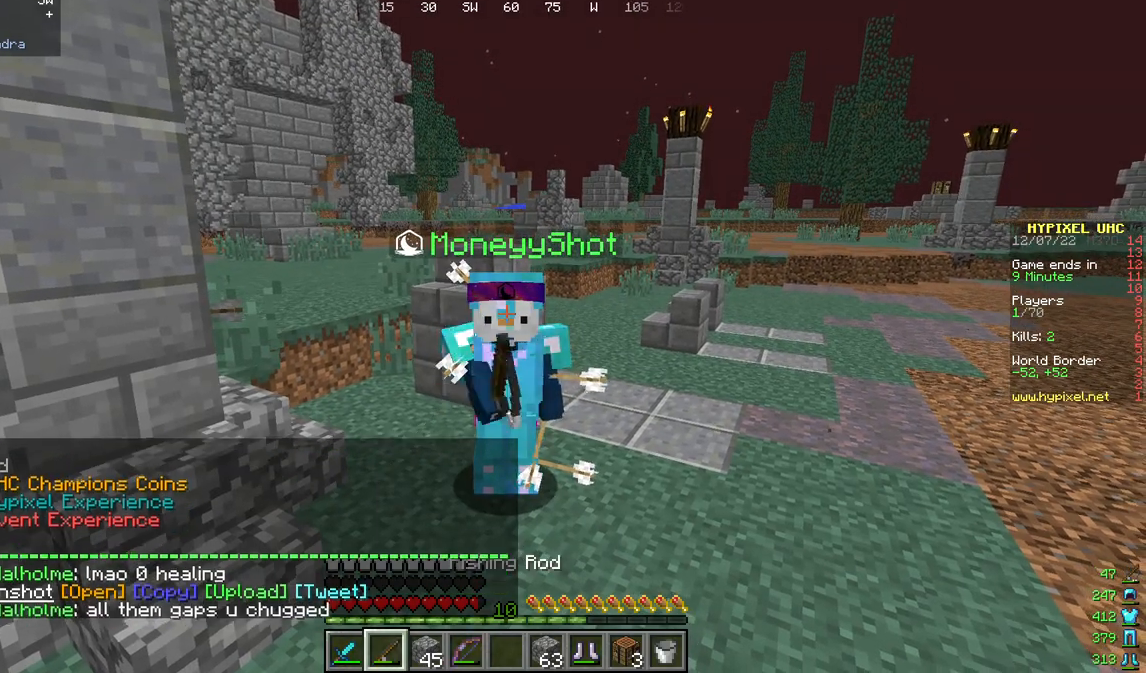
{"keys": [], "mouse": ["right"], "events": [[500, "mouse_right", "down"]]}
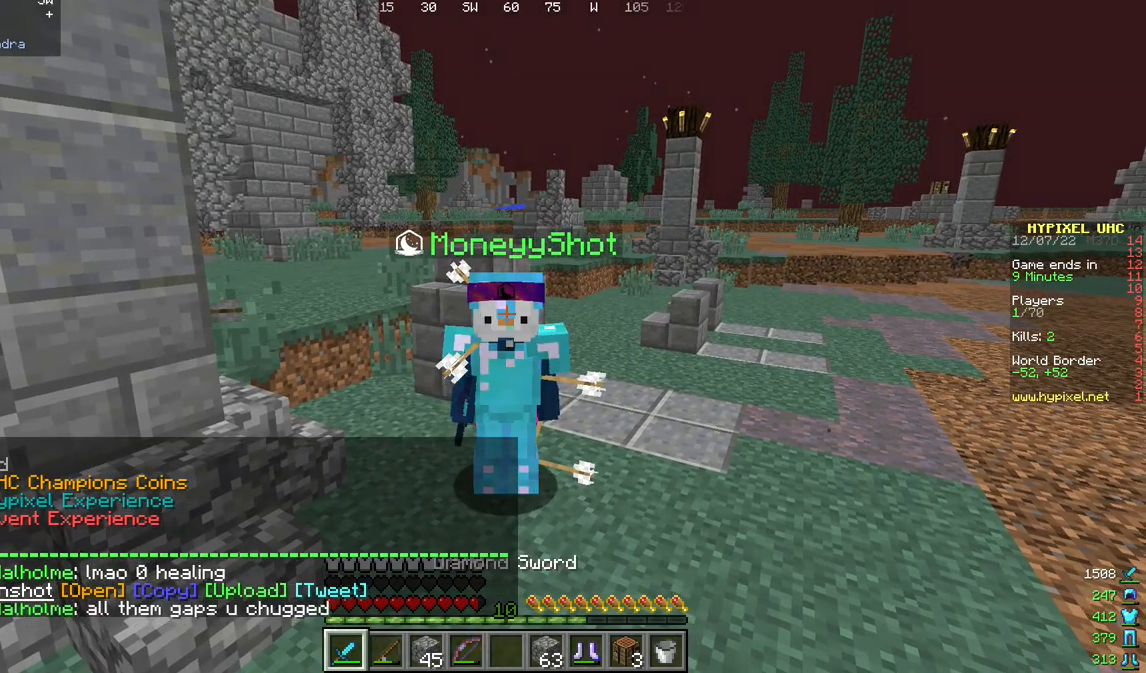
{"keys": [], "mouse": ["right"], "events": []}
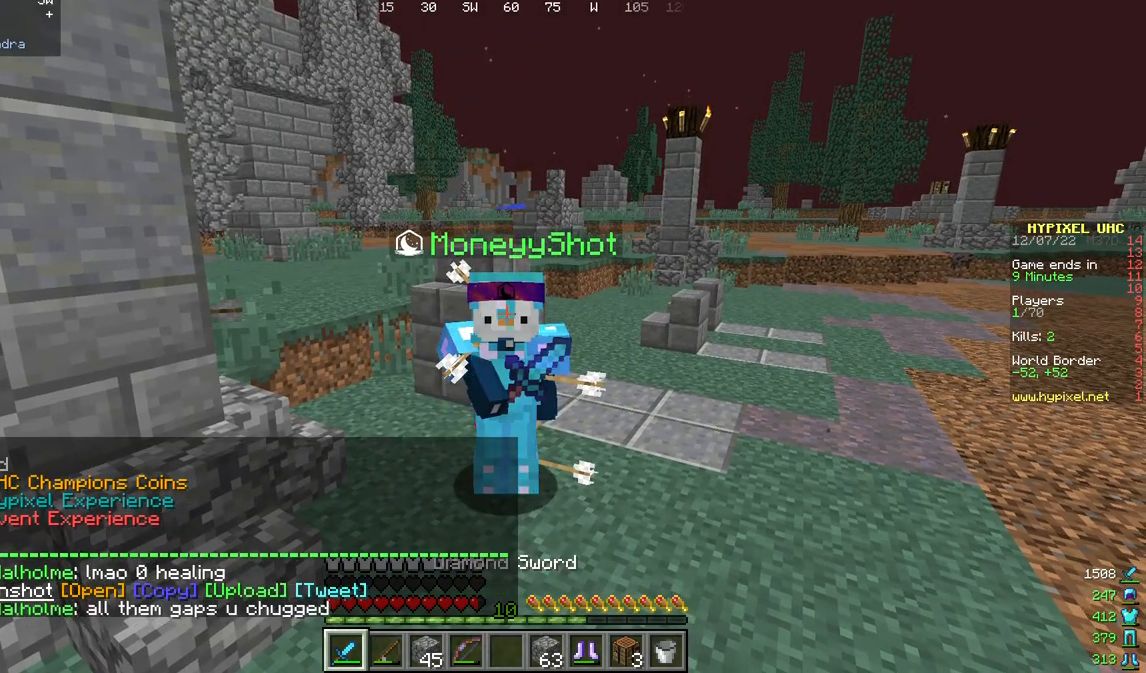
{"keys": [], "mouse": ["right"], "events": []}
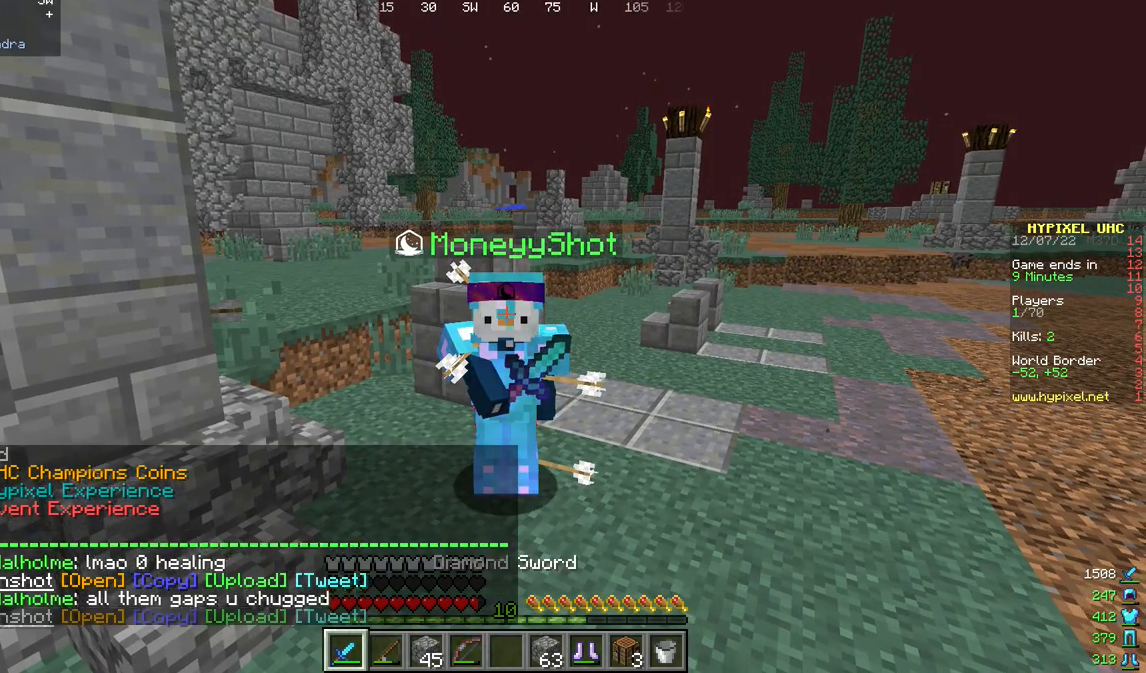
{"keys": [], "mouse": ["right"], "events": []}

### Your goal
Copy out all of the data word for word. Do not carry over any picture.

### Your response
{"keys": [], "mouse": ["right"], "events": [[500, "mouse_right", "down"]]}
{"keys": [], "mouse": ["right"], "events": []}
{"keys": [], "mouse": ["right"], "events": []}
{"keys": [], "mouse": ["right"], "events": []}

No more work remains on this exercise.